La noche antes de cumplir catorce años, Aileene escuchó un ruido en la ventana. Se cubrió la cabeza con un paño y se asomó con cuidado. En el alféizar había un pequeño ramillete de dalias. Abrió los ojos sorprendida: no florecía hasta dentro de seis meses. Lo sabía bien porque era la flor favorita de Brona. Las cogió con cuidado y las puso sobre la mesa. Al día siguiente se las enseñaría a su madre, se alegraría mucho.

La niña del pelo rubio y liso se arrepintió siempre de no haber llevado las flores a Brona: nunca llegó a verlas. Días después decidió arrancar todas las matas de dalias que había a su alrededor. Las mujeres de la aldea pensaron que se había vuelto loca. Cuchicheaban a sus espaldas y cuando se cruzaban con ella bajaban la mirada. Muchas pensaban que ella había sido la culpable de la muerte de la madre. Pero no se lo decían a la cara.
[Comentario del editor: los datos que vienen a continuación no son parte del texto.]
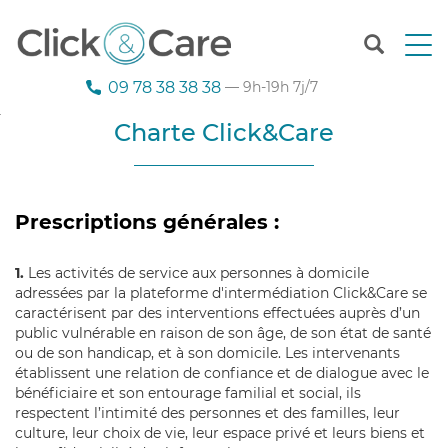
T
o
g
09 78 38 38 38
— 9h-19h 7j/7
g
l
Charte Click&Care
e
n
a
v
Prescriptions générales :
i
g
a
1.
Les activités de service aux personnes à domicile
t
adressées par la plateforme d'intermédiation Click&Care se
i
caractérisent par des interventions effectuées auprès d’un
o
public vulnérable en raison de son âge, de son état de santé
n
ou de son handicap, et à son domicile. Les intervenants
établissent une relation de confiance et de dialogue avec le
bénéficiaire et son entourage familial et social, ils
respectent l’intimité des personnes et des familles, leur
culture, leur choix de vie, leur espace privé et leurs biens et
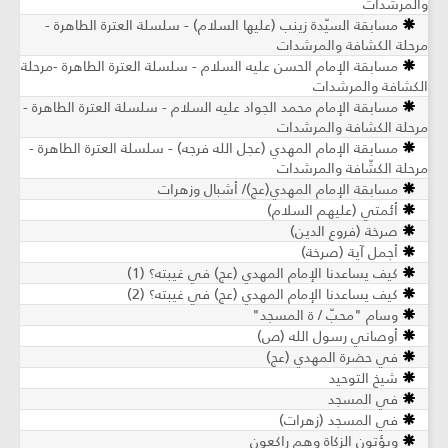
والمرشدات
مسابقة السيّدة زينب (عليها السلام) - سلسلة العترة الطاهرة -
مرحلة الكشافة والمرشدات
مسابقة الإمام الحسن عليه السلام - سلسلة العترة الطاهرة -مرحلة
الكشافة والمرشدات
مسابقة الإمام محمد الجواد عليه السلام - سلسلة العترة الطاهرة -
مرحلة الكشافة والمرشدات
مسابقة الإمام المهدي (عجل الله فرجه) - سلسلة العترة الطاهرة -
مرحلة الكشّافة والمرشدات
مسابقة الإمام المهدي(عج)/ أشبال وزهرات
أئمتي (عليهم السلام)
صرخة (فروع الدين)
أجمل آية (صرخة)
كيف يساعدنا الإمام المهدي (عج) في غيبته؟ (1)
كيف يساعدنا الإمام المهدي (عج) في غيبته؟ (2)
وسام "محبّ / ة المسجد"
أوصاني رسول الله (ص)
في حضرة المهدي (عج)
شيخ التوحيد
في المسجد
في المسجد (زهرات)
ويؤتون الزكاة وهم راكعون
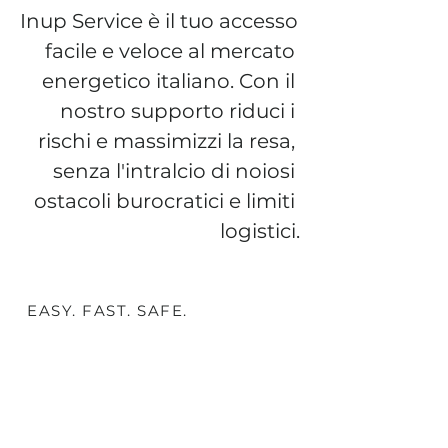
Inup Service è il tuo accesso 
facile e veloce al mercato 
energetico italiano. Con il 
nostro supporto riduci i 
rischi e massimizzi la resa,​ 
senza l'intralcio di noiosi 
ostacoli burocratici e limiti 
logistici.

​​Il nostro approccio è 
EASY. FAST. SAFE.
totalmente orientato ai tuoi 
risultati. Facilitiamo il tuo 
ingresso nel settore delle 
utility, semplificando i 
processi, ottimizzando 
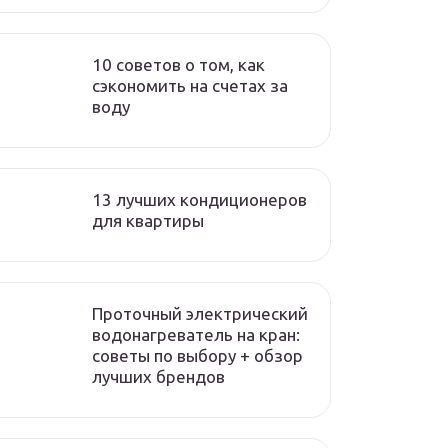
10 советов о том, как
сэкономить на счетах за
воду
13 лучших кондиционеров
для квартиры
Проточный электрический
водонагреватель на кран:
советы по выбору + обзор
лучших брендов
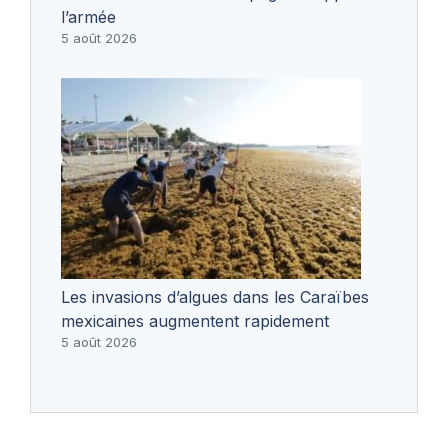
l’armée
5 août 2026
Les invasions d’algues dans les Caraïbes
mexicaines augmentent rapidement
5 août 2026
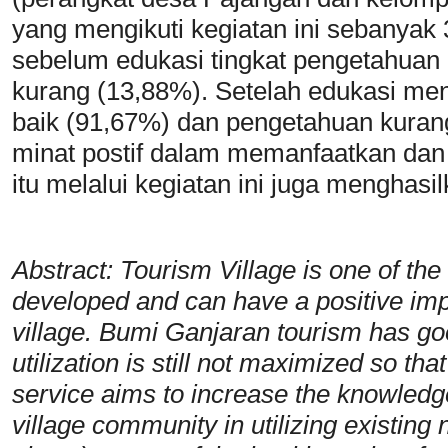
yang mengikuti kegiatan ini sebanyak 
sebelum edukasi tingkat pengetahuan
kurang (13,88%). Setelah edukasi me
baik (91,67%) dan pengetahuan kurang
minat postif dalam memanfaatkan dan 
itu melalui kegiatan ini juga menghasi
Abstract: Tourism Village is one of the 
developed and can have a positive im
village. Bumi Ganjaran tourism has good
utilization is still not maximized so that 
service aims to increase the knowledge
village community in utilizing existing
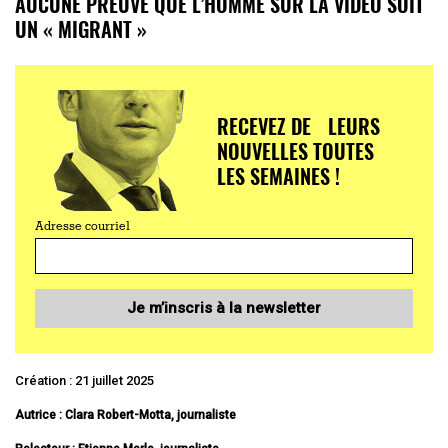
AUCUNE PREUVE QUE L’HOMME SUR LA VIDÉO SOIT
UN « MIGRANT »
RECEVEZ DE LEURS
NOUVELLES TOUTES
LES SEMAINES !
Adresse courriel
Je m’inscris à la newsletter
Création : 21 juillet 2025
Autrice : Clara Robert-Motta, journaliste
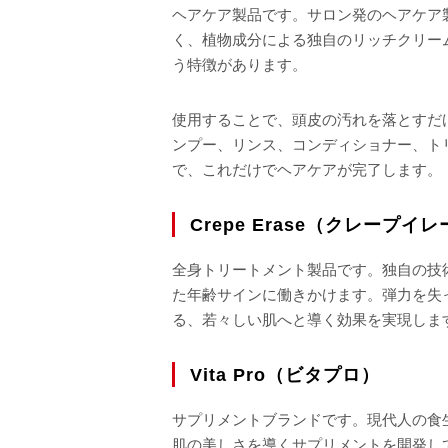
ヘアケア製品です。サロン発のヘアケア
く、植物成分による独自のリッチクリー
う特徴があります。
使用することで、頭皮の汚れを落とすだ
ンプー、リンス、コンディショナー、ト
で、これだけでヘアケアが完了します。
Crepe Erase（クレープイ
全身トリートメント製品です。独自の技
た年齢サインに働きかけます。弾力を失
る、若々しい肌へと導く効果を実現しま
Vita Pro（ビタプロ）
サプリメントブランドです。現代人の食
肌の美しさを導くサプリメントを開発し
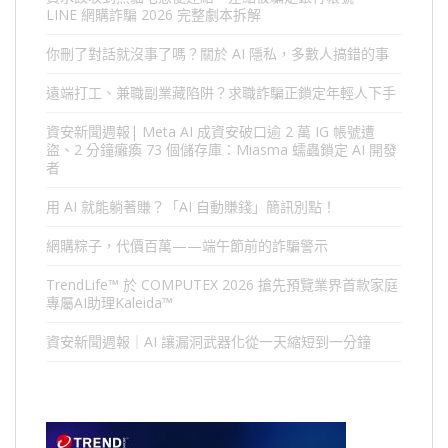
LINE 網購詐騙 2026 完整劇本拆解
你刪了對話就沒事了嗎？關於 AI 隱私，多數人搞錯的事
遠端打工、兼職副業藏陷阱？求職詐騙正鎖定年輕人下手
資安新聞週報| Meta AI 成資安破口逾 2 萬 IG 帳號遭
盜、2 分鐘癱瘓 73 個儲存庫：Miasma 蠕蟲鎖定 AI 開發
者
用 AI 就能躺著賺？「AI 自動賺錢」簡訊別點！
網購粽子，代價百萬——端午節前的詐騙警示
TrendLife™ 於 COMPUTEX 2026 搶先預覽業界首款家庭
專屬AI助理Kaleida™
資安新聞週報｜AI 讓漏洞武器化從一天縮短到一分鐘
Aileene vivió sola el resto de su vida. En Sahmhain pasaba la noche entera en el bosque, arropada por reflejos que sólo veía por el rabillo del ojo. Se sentía segura y aunque no comprendía bien qué pasaba, sentía que ese era su lugar. Allí en el bosque, o en el río, con las voces. Iba a diario, sólo para escuchar. Allí fue donde Brona la encontró, cuando era un bebé, junto al tocón de un roble viejo. Su madre nunca se lo contó. Ni tampoco que su esposo la abandonó cuando la vio llegar con una niña rubia de larga cabellera. Por eso cuando a Brona se le encendían los ojos contando la historia del amable señor, Aileene se callaba la verdad: su madre merecía ser feliz, pensando que ese hombre bondadoso y atento, al final, la había amado. Una mentira contada mil veces podía acabar siendo una verdad en la memoria de las personas.
 


Muchos años después, cuando intuyó que su hora estaba próxima, fue al río. Pero esa noche no volvió. Se desvistió y entró en el cauce muy lentamente. Su cabello plateado se expandió mecido por la suave corriente del agua. Segundos después sintió cómo ella misma estaba en todas partes. En el musgo de los árboles, en el viento que soplaba en las copas y en la hierba del suelo.

Vio a un niño pequeño que tiraba guijarros al agua. Le pidió que no tuviese miedo. El crío levantó la cabeza extrañado, como quien oye un ruido que no identifica. Después siguió jugando hasta que una mujer joven se acercó corriendo con aspecto preocupado.

- Te he dicho mil veces que no te acerques al río. O las sidhe podrían cambiarte.